全裸の呼び声 -57- #ppslgr
「まともな飯、水、空気を恵んで貰えるなら、靴だって舐める。今なら」
「恩人なんだからしなくていいって、そんなこと」
「気持ちはわかるんじゃな」
「まったくです」
空気の淀みがオーラとなって目に見えるドブヶ丘地帯に比べれば、ごく普通の空間がどれだけありがたいものなのか身に染みる三人である。レイヴンは、水を求める荒野の世紀末覇者よりもおぼつかない足取りで境内に足を踏み入れたが、ラオが待ったをかけた。
「待つのじゃ」
「敵か?」
「ヌウーッ……!?」
突如、ラオの股間のまばゆい輝きが一層強くまたたいた。真冬の北極星よりもなお輝かしきさまは、まるで白夜の太陽のようであり、ブレることなく空の一点を指す。
「強大な露出力の持ち主が近づいて来ておる……!」
「なんて?」
言いたいことは伝わったが言い回しの妙さに、思わずツッコミを入れる。そんな彼の耳にも、間もなく甲高く大気を切り裂く飛行音が届く。まるで超人の弾丸飛翔音だ。そして間もなく、それは来た。
撃ち出された砲弾もかくやの勢いで降り来たった存在は、石畳を打ち砕く寸前にまるで羽毛が舞うよりも軽やかに大地に降り立つ。全身は均整の取れた大理石像のごとく研ぎ澄まされ、一片の余分もない。足の先から頭頂にいたるまで覆う隆々たる筋肉は、戦車の傾斜装甲を思わせる。彫りの深い顔立ちは厳粛なる意思が刻まれ、このオアシスめいた神社に至ってなお微動だにしなかった。
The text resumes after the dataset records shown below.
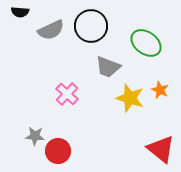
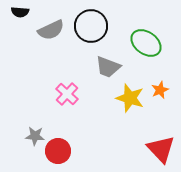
orange star: rotated 24 degrees clockwise
red triangle: rotated 8 degrees clockwise
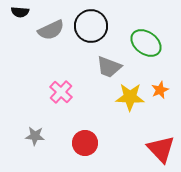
gray trapezoid: moved 1 px right
pink cross: moved 6 px left, 2 px up
yellow star: moved 1 px up; rotated 16 degrees counterclockwise
red circle: moved 27 px right, 8 px up
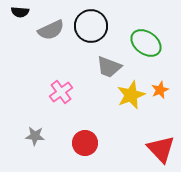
pink cross: rotated 10 degrees clockwise
yellow star: moved 1 px right, 2 px up; rotated 24 degrees counterclockwise
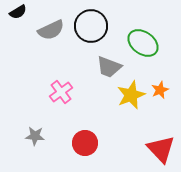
black semicircle: moved 2 px left; rotated 36 degrees counterclockwise
green ellipse: moved 3 px left
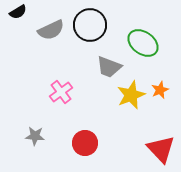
black circle: moved 1 px left, 1 px up
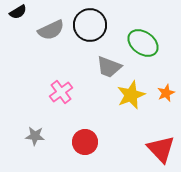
orange star: moved 6 px right, 3 px down
red circle: moved 1 px up
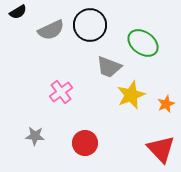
orange star: moved 11 px down
red circle: moved 1 px down
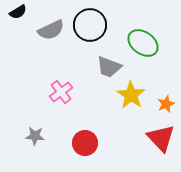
yellow star: rotated 16 degrees counterclockwise
red triangle: moved 11 px up
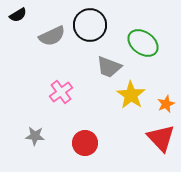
black semicircle: moved 3 px down
gray semicircle: moved 1 px right, 6 px down
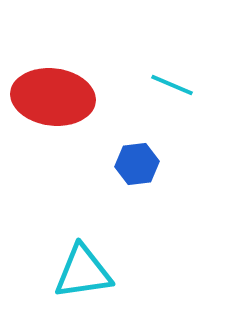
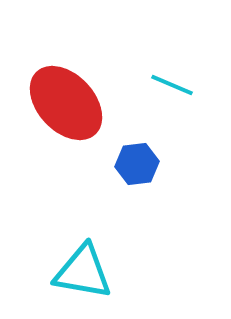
red ellipse: moved 13 px right, 6 px down; rotated 40 degrees clockwise
cyan triangle: rotated 18 degrees clockwise
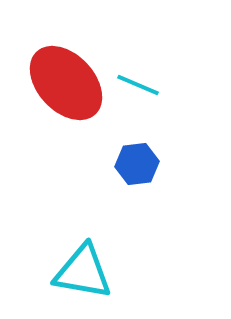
cyan line: moved 34 px left
red ellipse: moved 20 px up
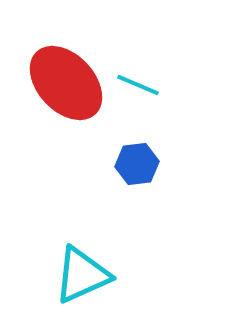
cyan triangle: moved 1 px left, 3 px down; rotated 34 degrees counterclockwise
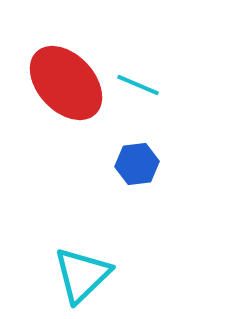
cyan triangle: rotated 20 degrees counterclockwise
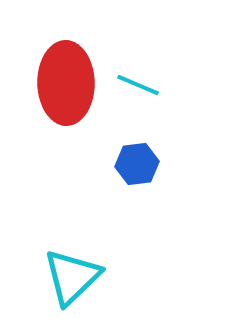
red ellipse: rotated 42 degrees clockwise
cyan triangle: moved 10 px left, 2 px down
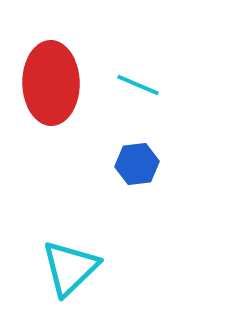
red ellipse: moved 15 px left
cyan triangle: moved 2 px left, 9 px up
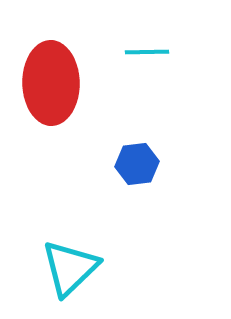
cyan line: moved 9 px right, 33 px up; rotated 24 degrees counterclockwise
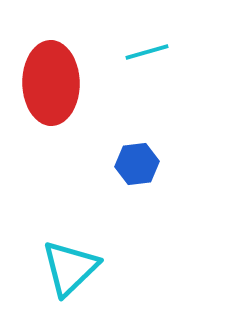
cyan line: rotated 15 degrees counterclockwise
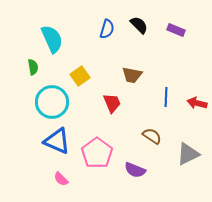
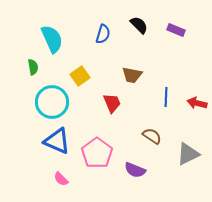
blue semicircle: moved 4 px left, 5 px down
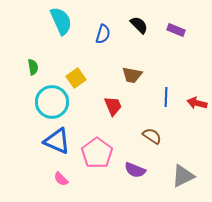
cyan semicircle: moved 9 px right, 18 px up
yellow square: moved 4 px left, 2 px down
red trapezoid: moved 1 px right, 3 px down
gray triangle: moved 5 px left, 22 px down
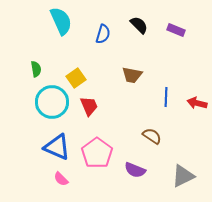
green semicircle: moved 3 px right, 2 px down
red trapezoid: moved 24 px left
blue triangle: moved 6 px down
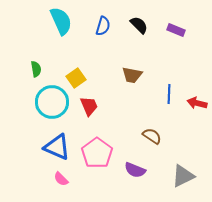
blue semicircle: moved 8 px up
blue line: moved 3 px right, 3 px up
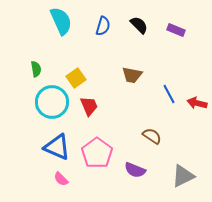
blue line: rotated 30 degrees counterclockwise
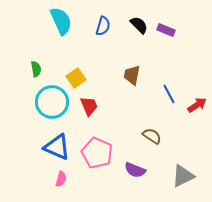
purple rectangle: moved 10 px left
brown trapezoid: rotated 90 degrees clockwise
red arrow: moved 2 px down; rotated 132 degrees clockwise
pink pentagon: rotated 12 degrees counterclockwise
pink semicircle: rotated 119 degrees counterclockwise
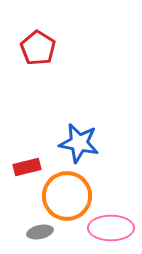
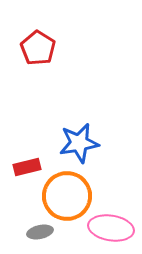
blue star: rotated 21 degrees counterclockwise
pink ellipse: rotated 9 degrees clockwise
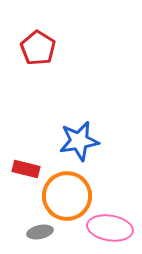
blue star: moved 2 px up
red rectangle: moved 1 px left, 2 px down; rotated 28 degrees clockwise
pink ellipse: moved 1 px left
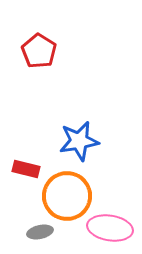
red pentagon: moved 1 px right, 3 px down
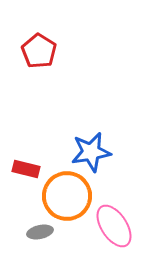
blue star: moved 12 px right, 11 px down
pink ellipse: moved 4 px right, 2 px up; rotated 48 degrees clockwise
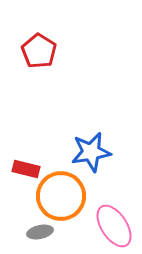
orange circle: moved 6 px left
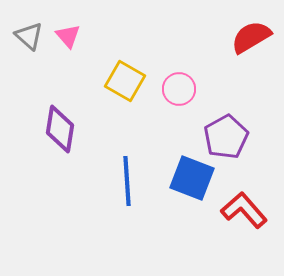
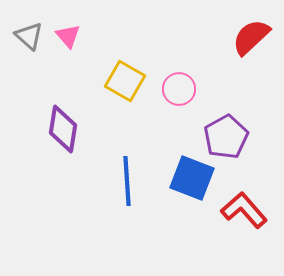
red semicircle: rotated 12 degrees counterclockwise
purple diamond: moved 3 px right
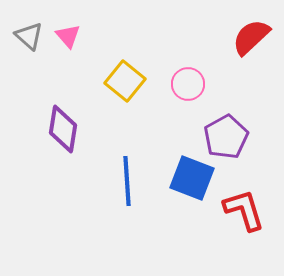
yellow square: rotated 9 degrees clockwise
pink circle: moved 9 px right, 5 px up
red L-shape: rotated 24 degrees clockwise
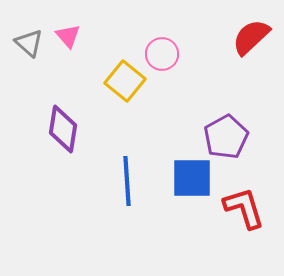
gray triangle: moved 7 px down
pink circle: moved 26 px left, 30 px up
blue square: rotated 21 degrees counterclockwise
red L-shape: moved 2 px up
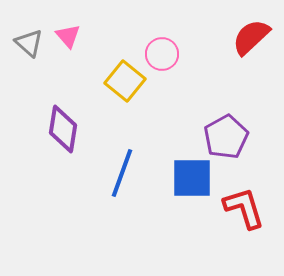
blue line: moved 5 px left, 8 px up; rotated 24 degrees clockwise
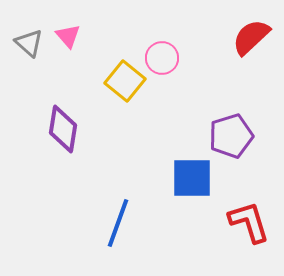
pink circle: moved 4 px down
purple pentagon: moved 5 px right, 1 px up; rotated 12 degrees clockwise
blue line: moved 4 px left, 50 px down
red L-shape: moved 5 px right, 14 px down
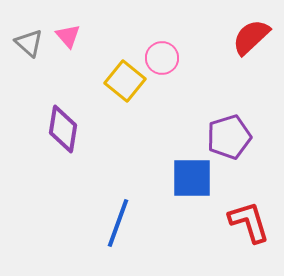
purple pentagon: moved 2 px left, 1 px down
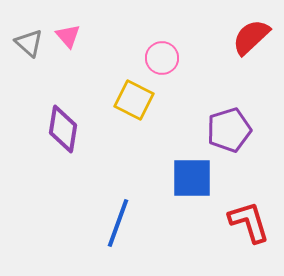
yellow square: moved 9 px right, 19 px down; rotated 12 degrees counterclockwise
purple pentagon: moved 7 px up
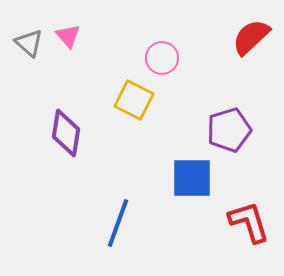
purple diamond: moved 3 px right, 4 px down
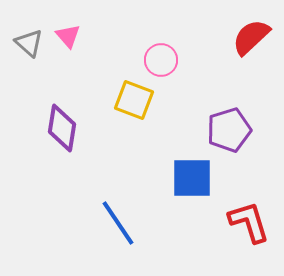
pink circle: moved 1 px left, 2 px down
yellow square: rotated 6 degrees counterclockwise
purple diamond: moved 4 px left, 5 px up
blue line: rotated 54 degrees counterclockwise
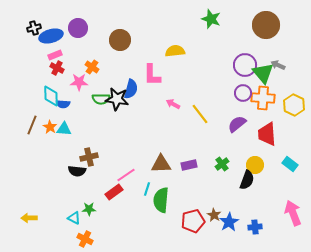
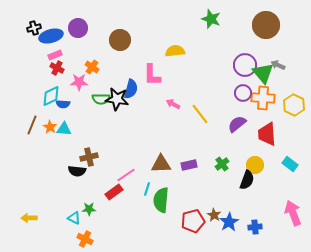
cyan diamond at (51, 96): rotated 65 degrees clockwise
だが、何よりも特徴的なのは、その股間だ。現れた異物の股間は倫理的規制にもとづく規制黒塗りなど歯牙にもかけないほど、暗く、黒い。まるであらゆる光を食いつぶす吸収率99%の塗料にも、銀河のど真ん中に居座り揺らぐことのないブラックホールにも感じられた。
突然の闖入者に、間髪入れずに踏み込んだのはレイヴンだった。彼は獲物を射程に捉えた猫科肉食獣のしなやかさでもって、すくい上げるように手刀を振るう。その一撃は、あっさりと闖入者の寸前で止まった。相手の指先二本で。
続いて、上方からアノートが獰猛な殺戮大鉈を振るうも、そちらも血飛沫をあげることなく停止する。
「ヌゥン」
全裸の闖入者がひと息に腕をふるえば、二人は木っ端のごとく宙を待った。車田飛び。高々と宙を舞った後に、レイヴンは二回転宙返りからの拳を地に叩きつけて着地、アノートは猛禽の着地めいて重量を感じさせぬランディングを見せた。
「フゥン、カニオストロとオク・ダークを倒した連中とは思えんな。特にそちらの黒ずくめ、貴様の一撃は真冬の蚊の一刺しよりも覇気がなかったぞ。キャッチャーフライどころか綿毛が良いところだ」
「お陰様で超過勤務でな」
軽口を叩いて見せるも、表情は厳しい。着地際を攻めたにもかかわらず、相手は小揺るぎさえせずに二人の一撃を防いだ。紛れもない強敵だ。